Ölmüş meşhur şarkıcılara mektuplar yazan safiyet ehli Mustafa, bir varoluş biçimi olarak bayılan Narine, kumarbaz Savaş, fettan Alev, dövüş ustası bir dondurmacı. Deniz kaplumbağası, peruklu balerin, şaşı ahtapot ve belgesel kameraları... Ne demişler: Roket yükselmeye inanır. Rüzgar hep kazanır, tül hep kaybeder.

İşte huzurlarınızda; yükseliş, alçalış, merkezkaç ve Newton. Acı, avantür, komedi ve sürpriz.

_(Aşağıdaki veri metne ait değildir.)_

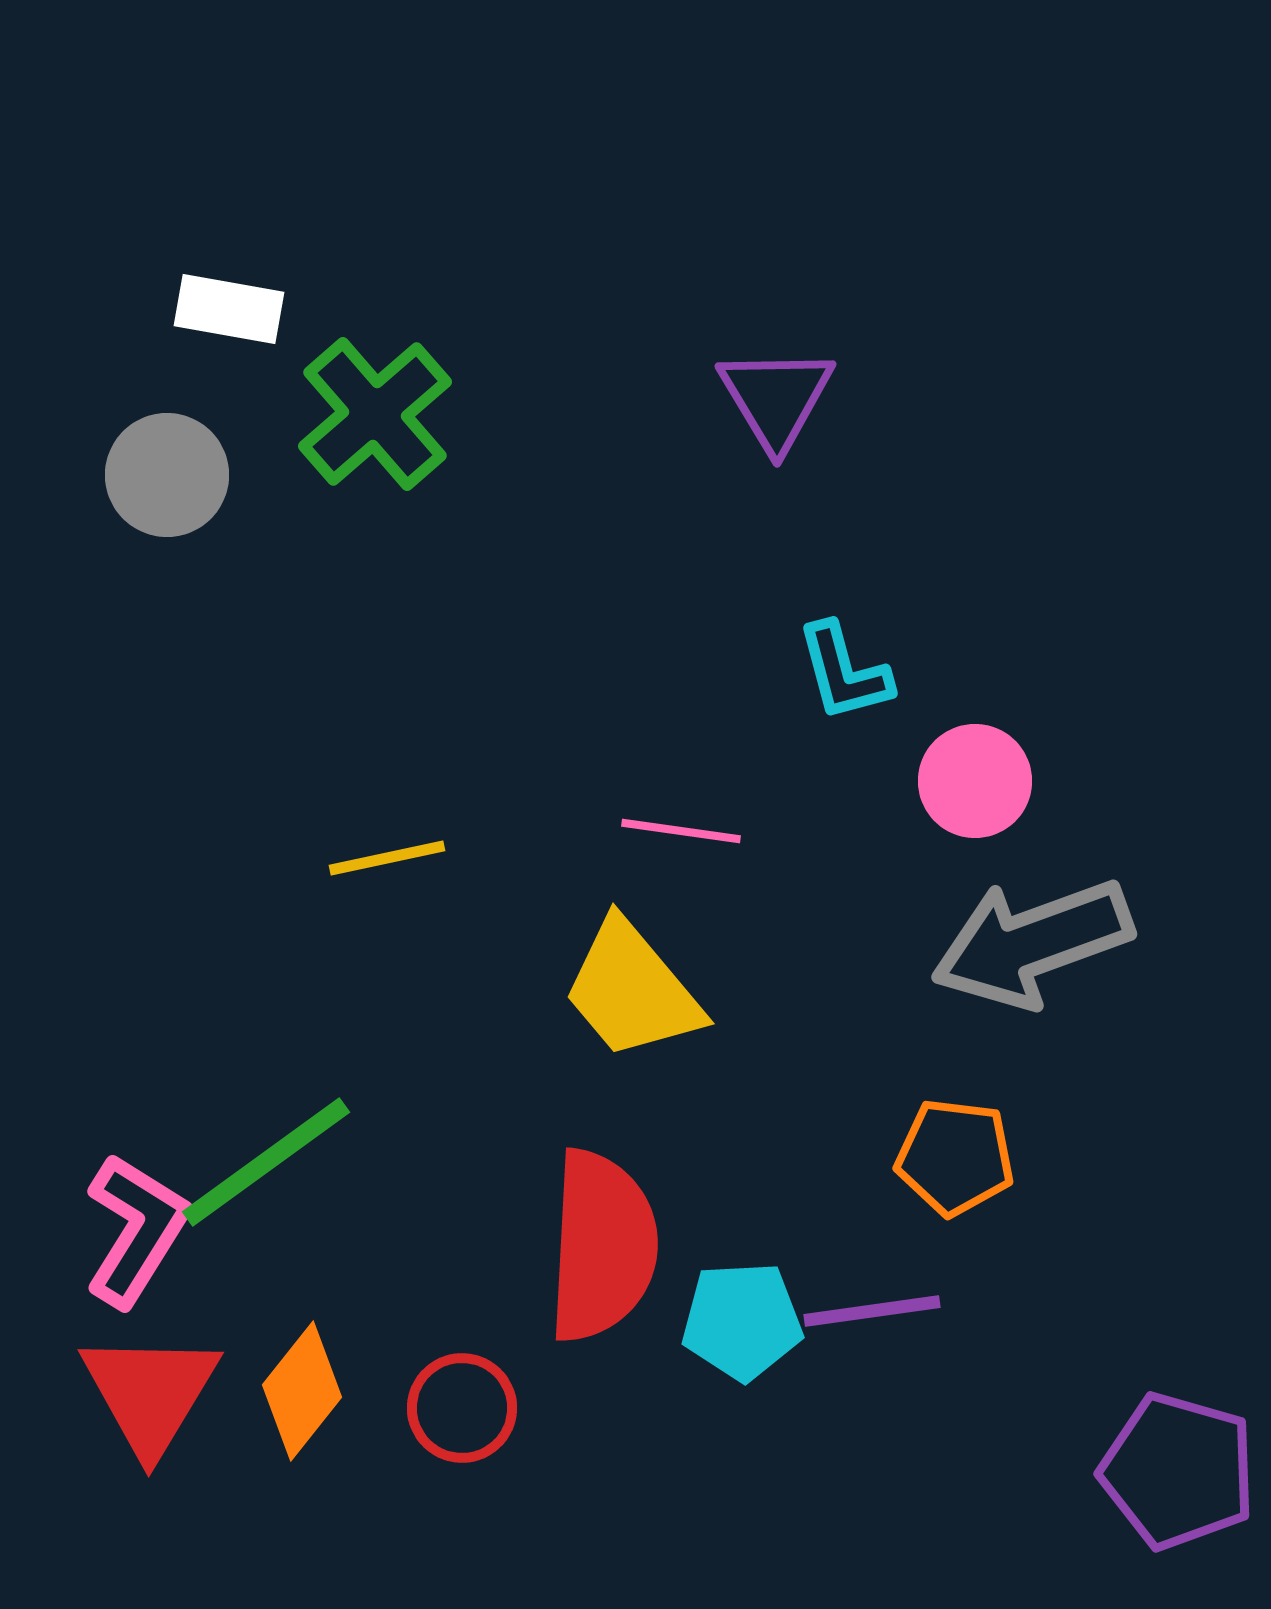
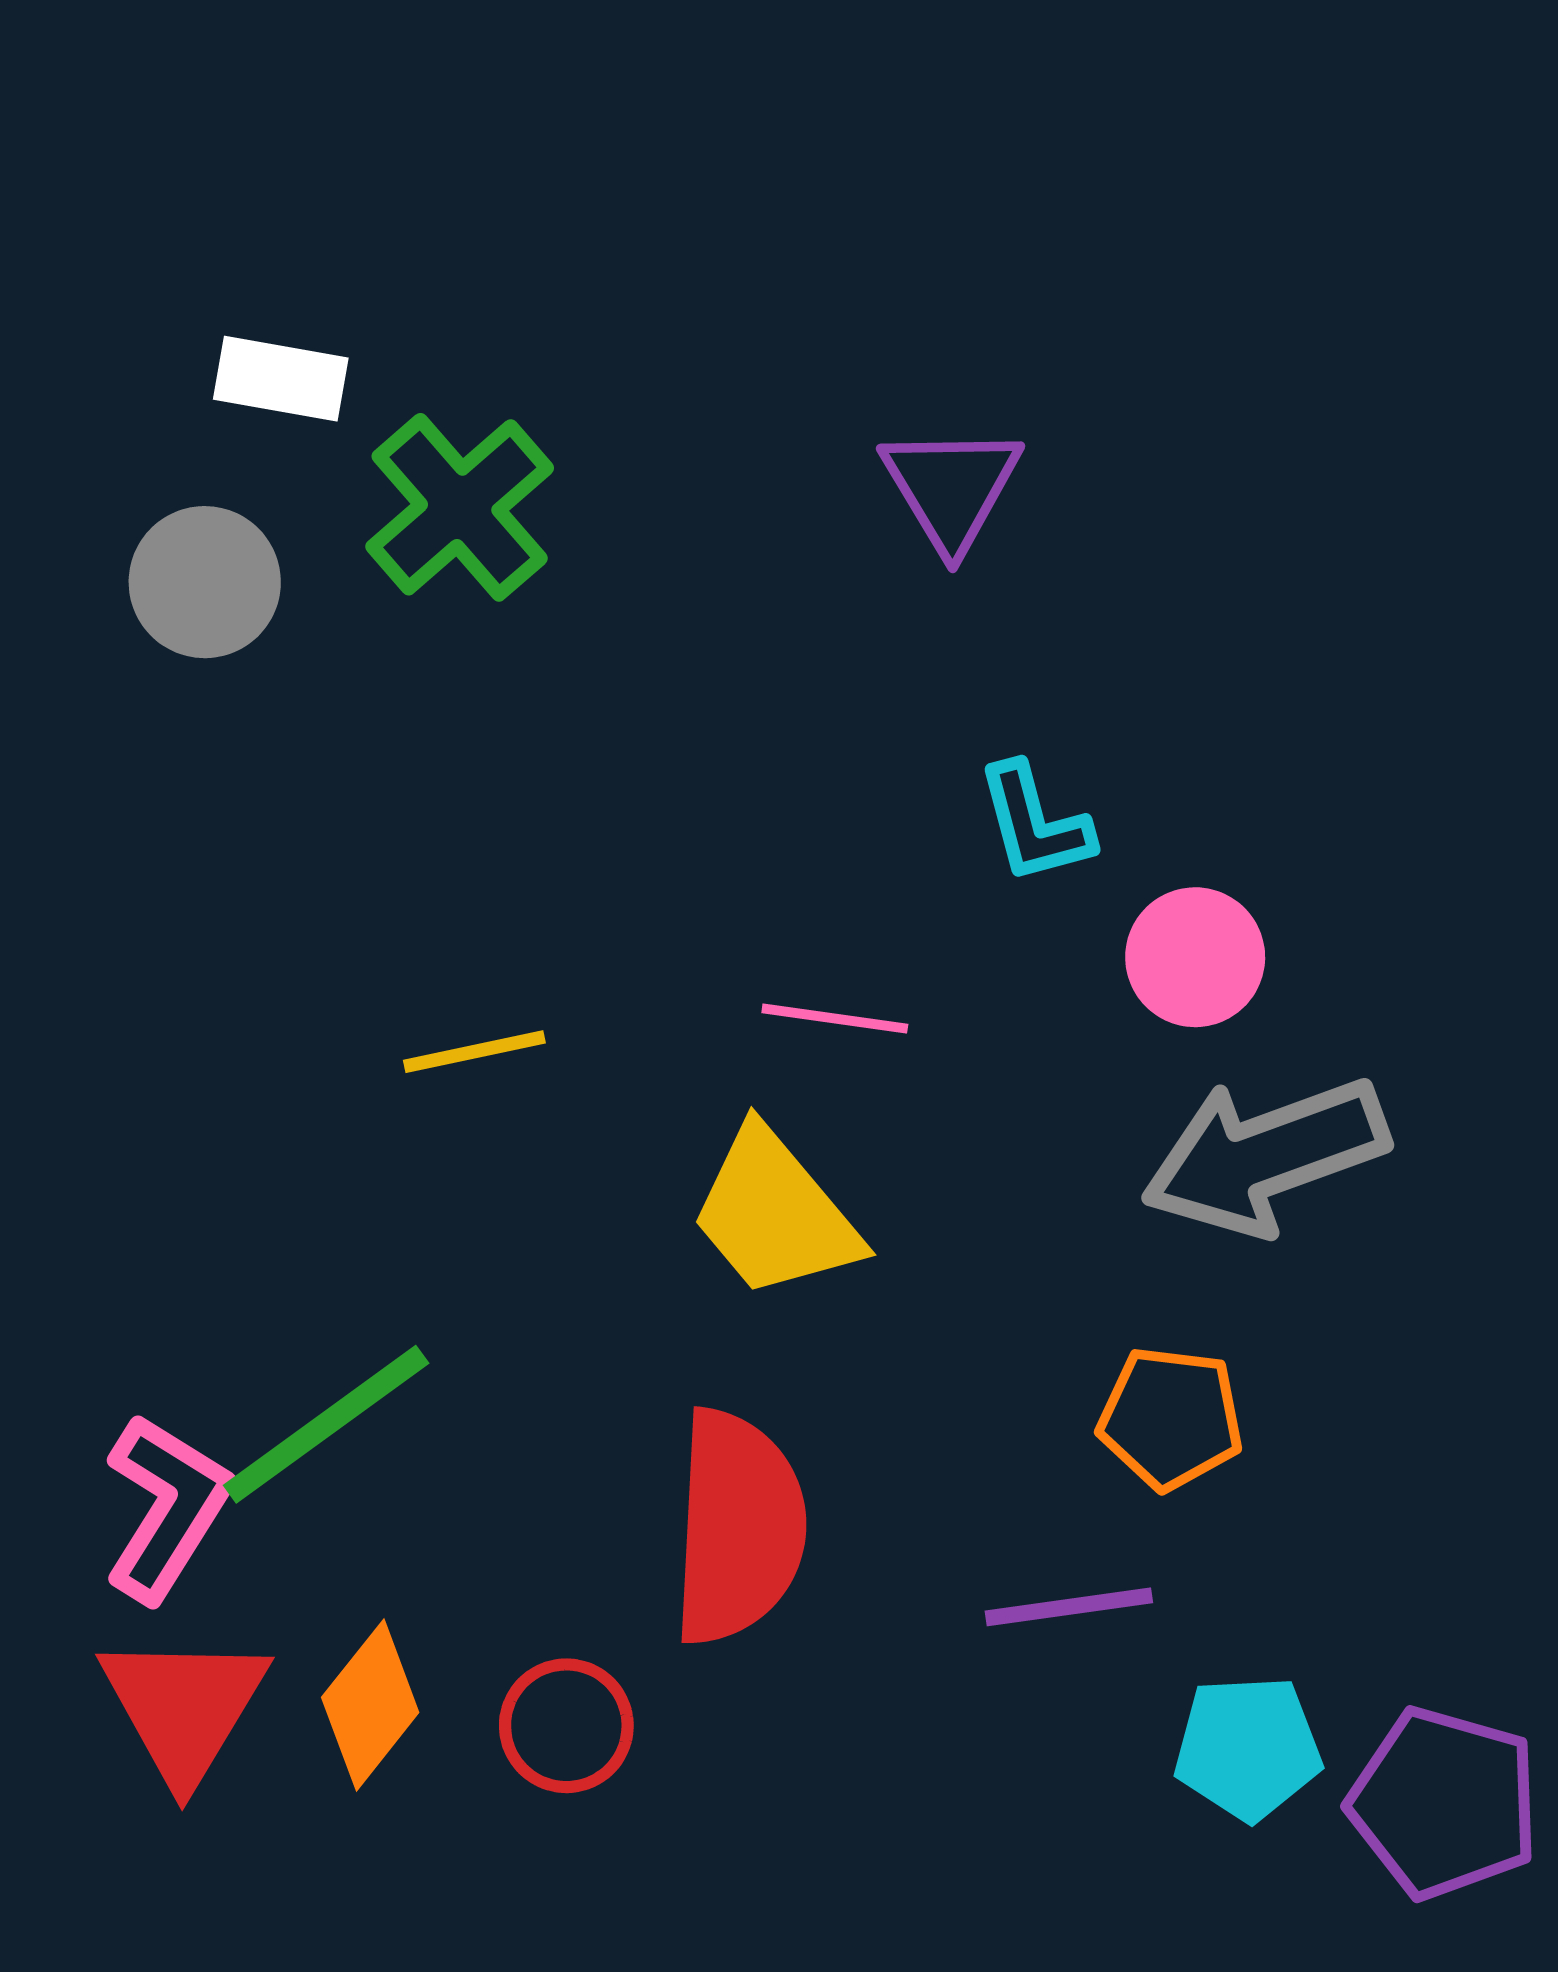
cyan pentagon: (742, 1321) -> (1248, 1748), moved

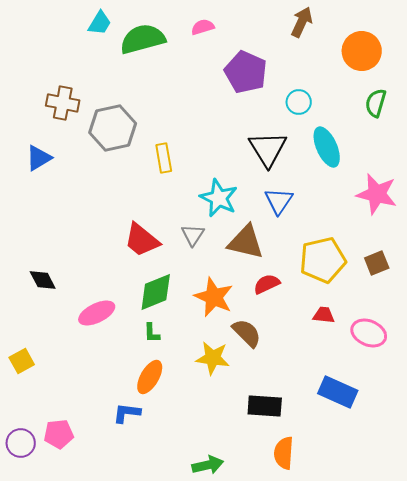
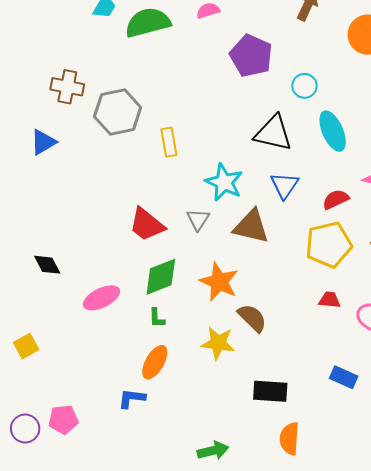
black triangle: (268, 149) -> (273, 133), turned -45
red semicircle: (267, 284) -> (336, 199), moved
blue rectangle: (338, 392) -> (344, 377), size x0.7

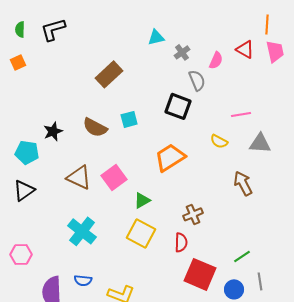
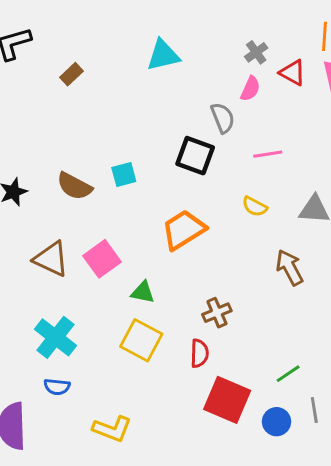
cyan triangle: (156, 37) -> (163, 55), size x1.4
gray cross: (182, 52) -> (256, 52), moved
brown rectangle: (109, 74) -> (71, 74), moved, size x0.6
pink line: (241, 114) -> (268, 154), moved
green triangle: (142, 200) -> (143, 292), turned 42
blue semicircle: (83, 280) -> (57, 387), moved

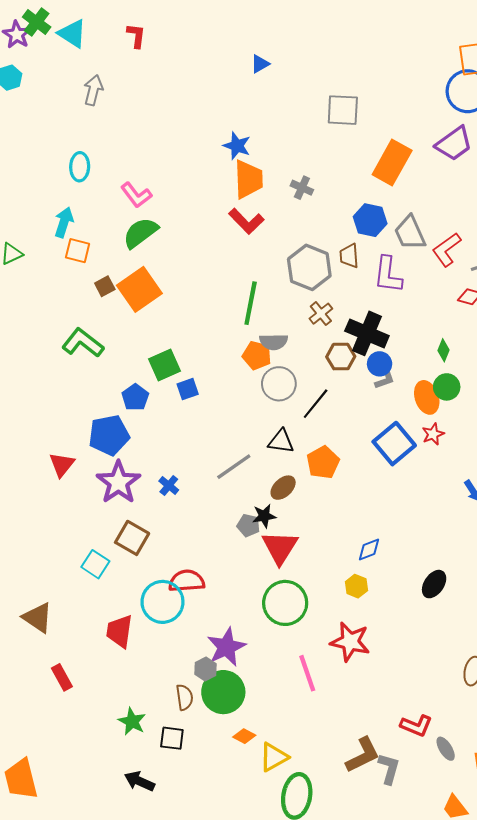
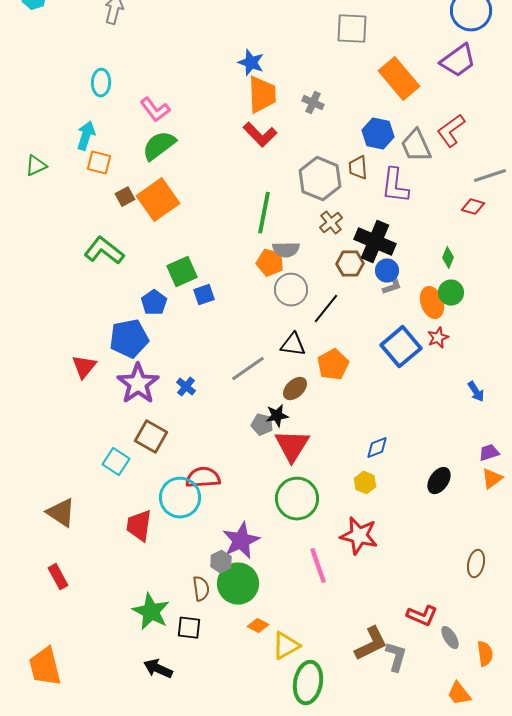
orange rectangle: (392, 163) -> (399, 79), turned -69
red L-shape: (447, 250) -> (451, 131), moved
red rectangle: (62, 677) -> (58, 577), moved
green star: (132, 721) -> (151, 612), size x1.4

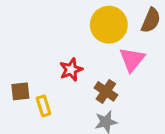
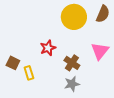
pink triangle: (132, 59) -> (100, 51), moved
brown square: (20, 91) -> (13, 63), turned 32

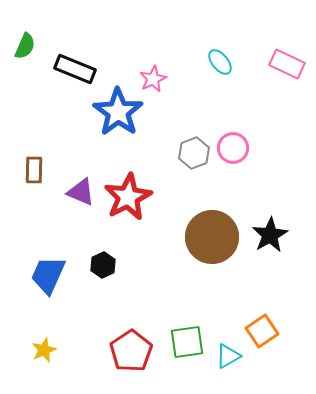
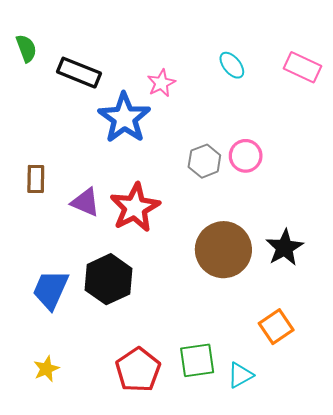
green semicircle: (25, 46) -> (26, 48), turned -44
black hexagon: (103, 265) -> (109, 279), size x1.8
orange square: (262, 331) -> (276, 327), moved

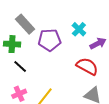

''Biz ancak kimsenin kaybetmediği bir ringte kazanabiliriz.''

Öncelikle kitabın ismi ve kapağı dikkatimi en çok çeken kısım oldu. Kullanılan renkler en sevdiğim renkler olduğu için belki de. Kitabın kalınlığı ideal seviyede olmuş. Bu yüzden okuyucu için bir avantaj olmuş. Fakat kitabın arka kapağındaki tanıtım konusunda aklımda birkaç soru işareti kaldı. Bir şeyler anlatıyor, evet, fakat anlattığı şeye bir anlam yükleyemedim. Kitaba başlamadan önce itiraf etmeliyim ki üç dört kere tanıtımı okumuştum. Bu bir yandan merak uyandırdığı için iyi bir özellik fakat kurguyu pek anlayamadığım için de kötü bir özellik olarak karşıma çıktı maalesef.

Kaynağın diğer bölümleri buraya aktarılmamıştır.